Filling in for Tony this week means I have to charge up a few parts of my brain that have been in sleep mode for about a decade.

I will post a more involved blog later today, but I wanted to get a quick intro up before the week gets away from me (as weeks so often do). 
My guess is that Tony asked me to be part of the fill–in team this week because he knows I’m a sucker for people in need and that I usually say “yes” to requests for help. But I think he also asked because we have known each other for a very long time. We have watched each other shift from seminary students to mainstream ministers in well-known evangelical organizations to participants in the emergent conversation. We are both working to find a voice and make our way in the midst of a faith that we can’t quite get a hold of.

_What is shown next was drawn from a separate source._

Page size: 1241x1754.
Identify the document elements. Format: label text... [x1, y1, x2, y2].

So this week, I will be blogging about what this journey looks like on the family front. I am the mother of three and the wife of one. I work part-time from my house editing books for various Christian publishers. I am deeply involved in my church (Solomon’s Porch in Minneapolis) and   deeply frustrated at how messy this neat little life is when it plays out each day.

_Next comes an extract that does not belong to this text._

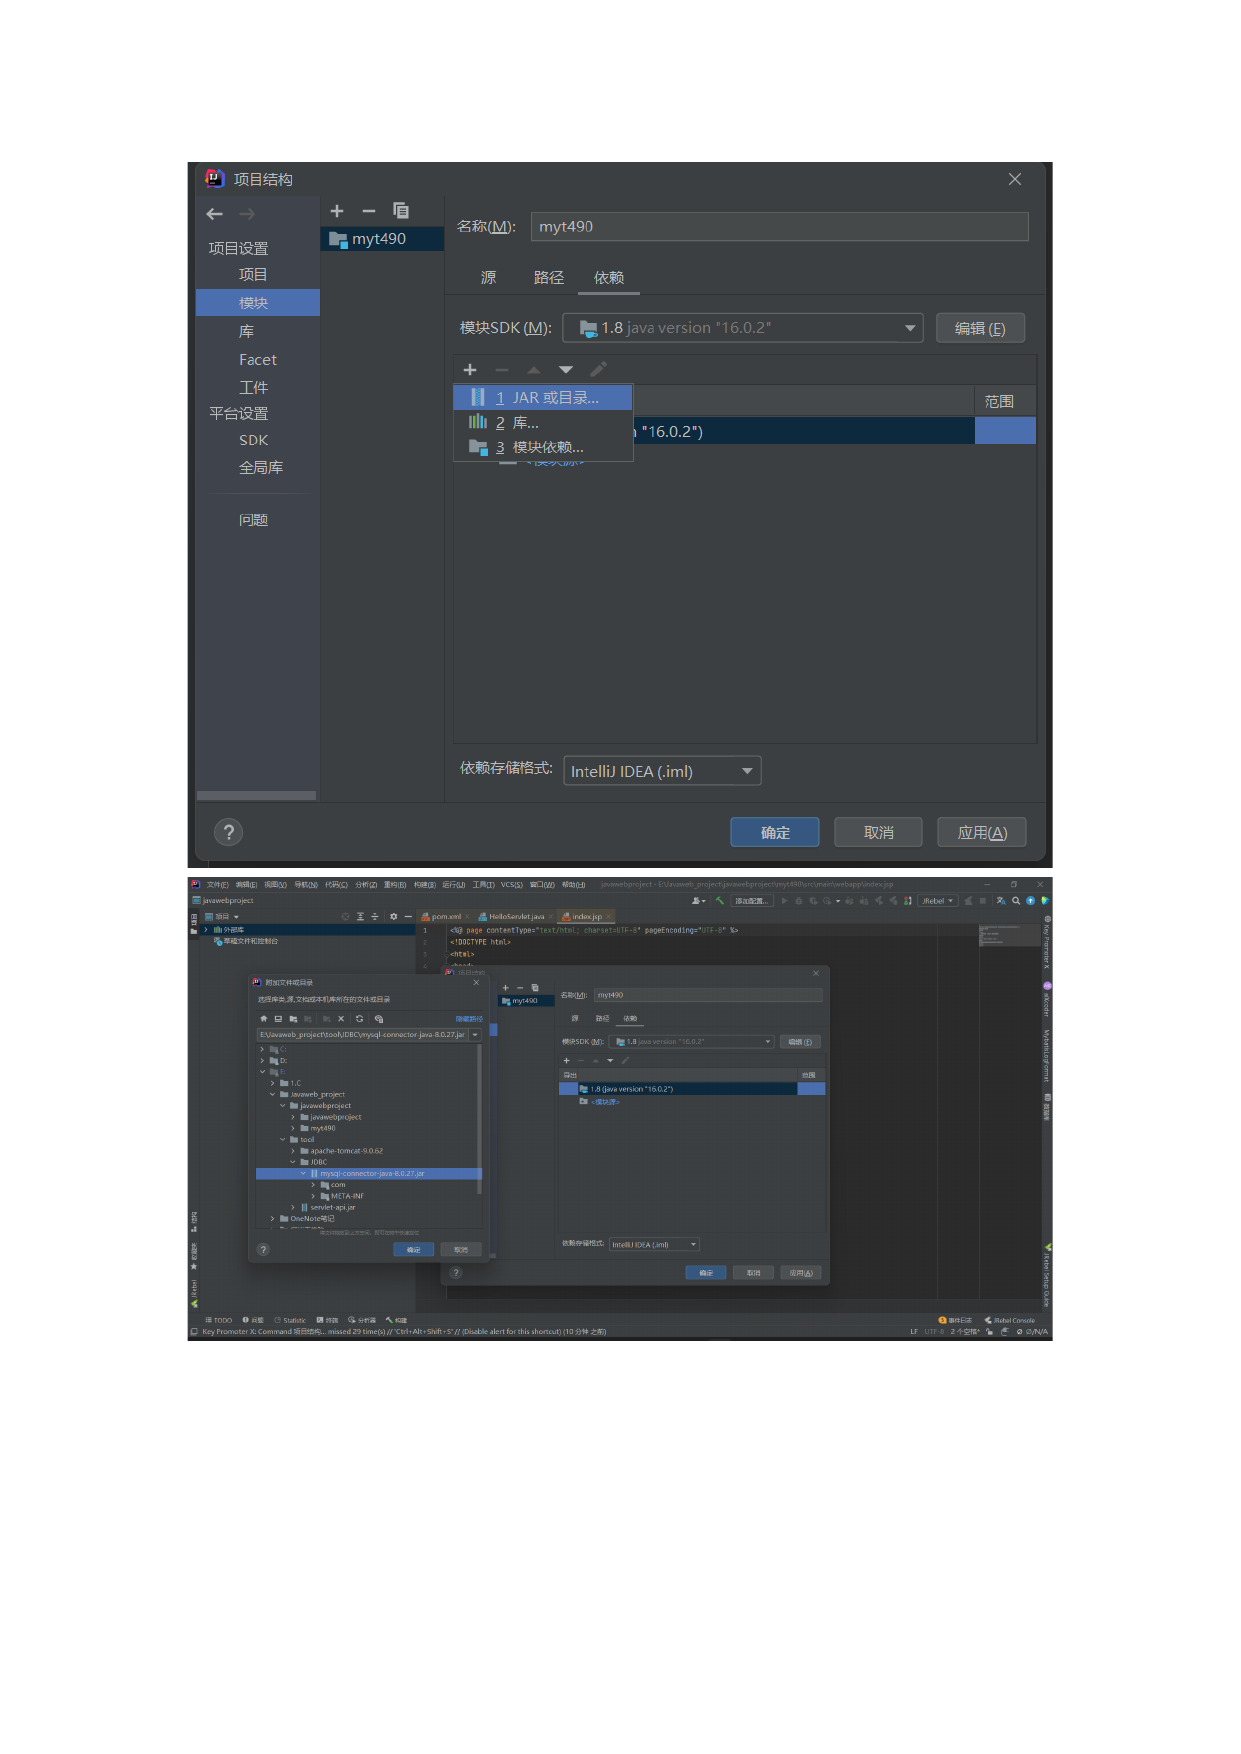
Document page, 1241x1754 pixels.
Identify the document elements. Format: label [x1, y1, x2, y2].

picture [187, 162, 1053, 868]
picture [187, 877, 1053, 1341]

Just so you know where I’m coming from, I was raised in the Missouri Synod Lutheran Church, attended a BGC Bible camp every summer until college and then spent 6 summers working for the Baptists. I attended Fuller Seminary and the University of Edinburgh. I worked at Christianity Today, Int’l. for 9 years, 6 of them as Editor of the now defunct Christian Parenting Today magazine. I have edited a ton of books and written a few as well. My book, The Myth of the Perfect Mother, is now out of print, but maybe that will change if people start ordering it again.
I am both a participant in the evangelical world and a bit of an outsider. I wasn’t raised evangelical and for the longest time, I wasn’t really sure what that word meant. Then I jumped on to the mothership and found out just what the evangelical world is all about (or at least what it writes about itself). So I like to think I am able to look at the evangelical world with a mix of affection, understanding, and skepticism. I don’t buy in to the whole package and yet I get why people do and what’s at stake when someone starts poking at it.
And yet I am also one of those doing the poking. Most recently, my friend Caryn and I have been blogging about The Mommy Revolution–our name for the new breed of women who are parenting in ways that look nothing like our own mothers’ methods. We are challenging the assumptions of motherhood and encouraging women (and men) to define it for themselves rather than living with the guilt of not measuring up to someone else’s definition.
So this week, I will be hi-jacking Tony’s blog to talk about what parenthood looks like for today’s moms and dads. If you read my chapter here then you have some idea of where I’m going. If you haven’t, I hope you’ll still join in on a conversation about the changing models of parenting.
I look forward to our week together!